# Exercise aim
As the lines appear below, please set them down exactly, starting at the first and finishing with the one containing "23: (315, 456, 14.62)".

====== Source data ======

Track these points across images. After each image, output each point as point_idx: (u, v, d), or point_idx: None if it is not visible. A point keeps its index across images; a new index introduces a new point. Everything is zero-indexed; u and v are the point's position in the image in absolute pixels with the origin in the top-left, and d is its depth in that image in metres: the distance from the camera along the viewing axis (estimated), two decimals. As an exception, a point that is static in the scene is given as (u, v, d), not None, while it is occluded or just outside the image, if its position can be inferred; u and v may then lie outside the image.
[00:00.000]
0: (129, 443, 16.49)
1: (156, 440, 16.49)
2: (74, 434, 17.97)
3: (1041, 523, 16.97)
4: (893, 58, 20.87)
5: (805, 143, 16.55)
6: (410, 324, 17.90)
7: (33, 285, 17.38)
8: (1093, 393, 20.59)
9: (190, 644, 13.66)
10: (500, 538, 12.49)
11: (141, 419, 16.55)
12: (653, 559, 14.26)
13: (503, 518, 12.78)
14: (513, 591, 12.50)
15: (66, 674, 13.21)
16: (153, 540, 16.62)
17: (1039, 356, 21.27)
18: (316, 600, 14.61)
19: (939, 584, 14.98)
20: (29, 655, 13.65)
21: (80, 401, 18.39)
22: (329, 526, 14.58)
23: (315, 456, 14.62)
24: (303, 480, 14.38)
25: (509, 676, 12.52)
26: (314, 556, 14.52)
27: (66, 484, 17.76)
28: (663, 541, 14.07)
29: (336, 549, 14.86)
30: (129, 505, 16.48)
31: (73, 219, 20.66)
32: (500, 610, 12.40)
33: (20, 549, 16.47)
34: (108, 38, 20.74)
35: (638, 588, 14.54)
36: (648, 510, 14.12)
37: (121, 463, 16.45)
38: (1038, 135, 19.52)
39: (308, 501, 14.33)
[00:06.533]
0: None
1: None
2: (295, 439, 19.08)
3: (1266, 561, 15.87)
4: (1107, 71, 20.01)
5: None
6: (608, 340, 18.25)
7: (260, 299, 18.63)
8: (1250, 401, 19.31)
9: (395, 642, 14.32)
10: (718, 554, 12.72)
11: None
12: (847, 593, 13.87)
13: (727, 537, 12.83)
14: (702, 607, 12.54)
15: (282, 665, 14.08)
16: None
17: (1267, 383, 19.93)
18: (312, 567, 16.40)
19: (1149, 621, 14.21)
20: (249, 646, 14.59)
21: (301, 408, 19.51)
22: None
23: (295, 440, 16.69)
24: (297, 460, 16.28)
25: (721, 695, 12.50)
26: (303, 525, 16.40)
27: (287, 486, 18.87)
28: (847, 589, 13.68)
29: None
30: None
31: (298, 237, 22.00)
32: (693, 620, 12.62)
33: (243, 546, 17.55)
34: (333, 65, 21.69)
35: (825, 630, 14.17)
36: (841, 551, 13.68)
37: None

======

# Solution
Track these points across images. After each image, output each point as point_idx: (u, v, d), or point_idx: None if it is not visible. A point keeps its index across images; a new index introduces a new point. Everything is zero-indexed; u and v are the point's position in the image in absolute pixels with the origin in the top-left, and d is its depth in that image in metres: the distance from the camera along the viewing axis (estimated), two decimals. As an exception, a point that is static in the scene is given as (u, v, d), not None, while it is occluded or just outside the image, if its position can be inferred; u and v may then lie outside the image.
[00:00.000]
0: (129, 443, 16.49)
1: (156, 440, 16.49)
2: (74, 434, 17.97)
3: (1041, 523, 16.97)
4: (893, 58, 20.87)
5: (805, 143, 16.55)
6: (410, 324, 17.90)
7: (33, 285, 17.38)
8: (1093, 393, 20.59)
9: (190, 644, 13.66)
10: (500, 538, 12.49)
11: (141, 419, 16.55)
12: (653, 559, 14.26)
13: (503, 518, 12.78)
14: (513, 591, 12.50)
15: (66, 674, 13.21)
16: (153, 540, 16.62)
17: (1039, 356, 21.27)
18: (316, 600, 14.61)
19: (939, 584, 14.98)
20: (29, 655, 13.65)
21: (80, 401, 18.39)
22: (329, 526, 14.58)
23: (315, 456, 14.62)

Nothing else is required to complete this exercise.